I'd like to save all these layers to separate files with only the content and size of each layer.
I found this script for gimp: https://github.com/jiilee/gimp
Unfortunately that script creates files with the full size of the image and not the size of each layer.
To give an example: An image with that is 700px wide and 400px high. A layer is placed at x: 100px, y: 29px with width: 72px, height: 21px; The script I found makes a file that is 700px x 400px and not as I need 72px x 21px.
Is it possible to do this automatically?
Yes, but I'd recommend the use of Python as a scripting language in this case, rather than script-fu. For something like this, you would not even need a plug-in, you can just type something like the following on filters->python-fu->console
>>> img = gimp.image_list()[0]
>>> img.layers[0].name
'C'
>>> folder = "/tmp/"
>>> for layer in img.layers:
... name = folder + layer.name + ".png"
... pdb.gimp_file_save(img, layer, name, name)
...
>>>
Done! This snippet assumes a single image open in GIMP (it takes the last open
image in the list by default with the [0]
.)
The call to export an image takes in a drawable (which can be a layer, a mask, or other item) as input, and saves the file guessing the type by the filename extension with the default parameters.
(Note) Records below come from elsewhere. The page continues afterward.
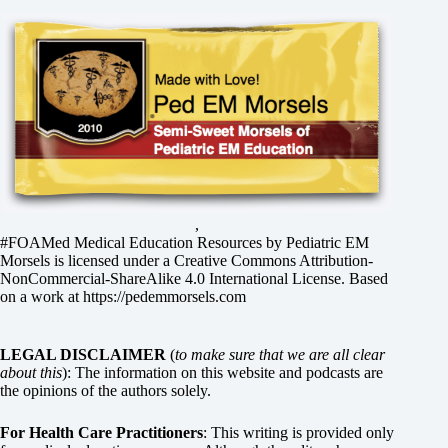
,
#FOAMed Medical Education Resources by
Pediatric EM
Morsels
is licensed under a
Creative Commons Attribution-
NonCommercial-ShareAlike 4.0 International License
. Based
on a work at
https://pedemmorsels.com
LEGAL DISCLAIMER
(
to make sure that we are all clear
about this
): The information on this website and podcasts are
the opinions of the authors solely.
For Health Care Practitioners
: This writing is provided only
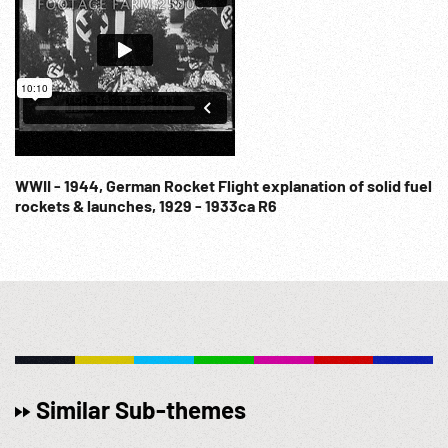
WWII - 1944, German Rocket Flight explanation of solid fuel
rockets & launches, 1929 - 1933ca R6
Similar Sub-themes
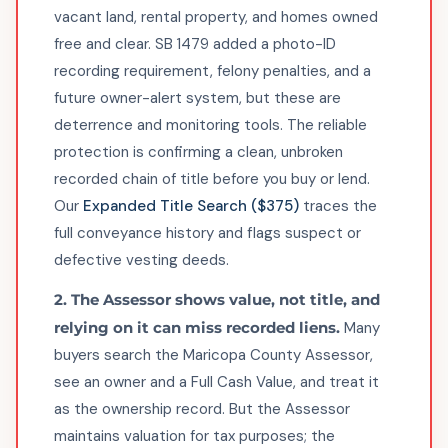
vacant land, rental property, and homes owned
free and clear. SB 1479 added a photo-ID
recording requirement, felony penalties, and a
future owner-alert system, but these are
deterrence and monitoring tools. The reliable
protection is confirming a clean, unbroken
recorded chain of title before you buy or lend.
Our
Expanded Title Search ($375)
traces the
full conveyance history and flags suspect or
defective vesting deeds.
2. The Assessor shows value, not title, and
relying on it can miss recorded liens.
Many
buyers search the Maricopa County Assessor,
see an owner and a Full Cash Value, and treat it
as the ownership record. But the Assessor
maintains valuation for tax purposes; the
And, of course, you can improve on it by creating a more elaborate naming scheme for the files, and so on. To make this core into an automated working python-fu plug-in, you just have to put it inside a function, in a .py file in your personal plug-in directory. (if on Unix/Mac OS/Linux you have to set it as executable as well) - and make calls to the register and main functions of GIMP-fu, in the same file - pick an example for here, http://www.ibm.com/developerworks/opensource/library/os-autogimp/ on how to arrange the file and make these calls. (You can go straight to listing 6).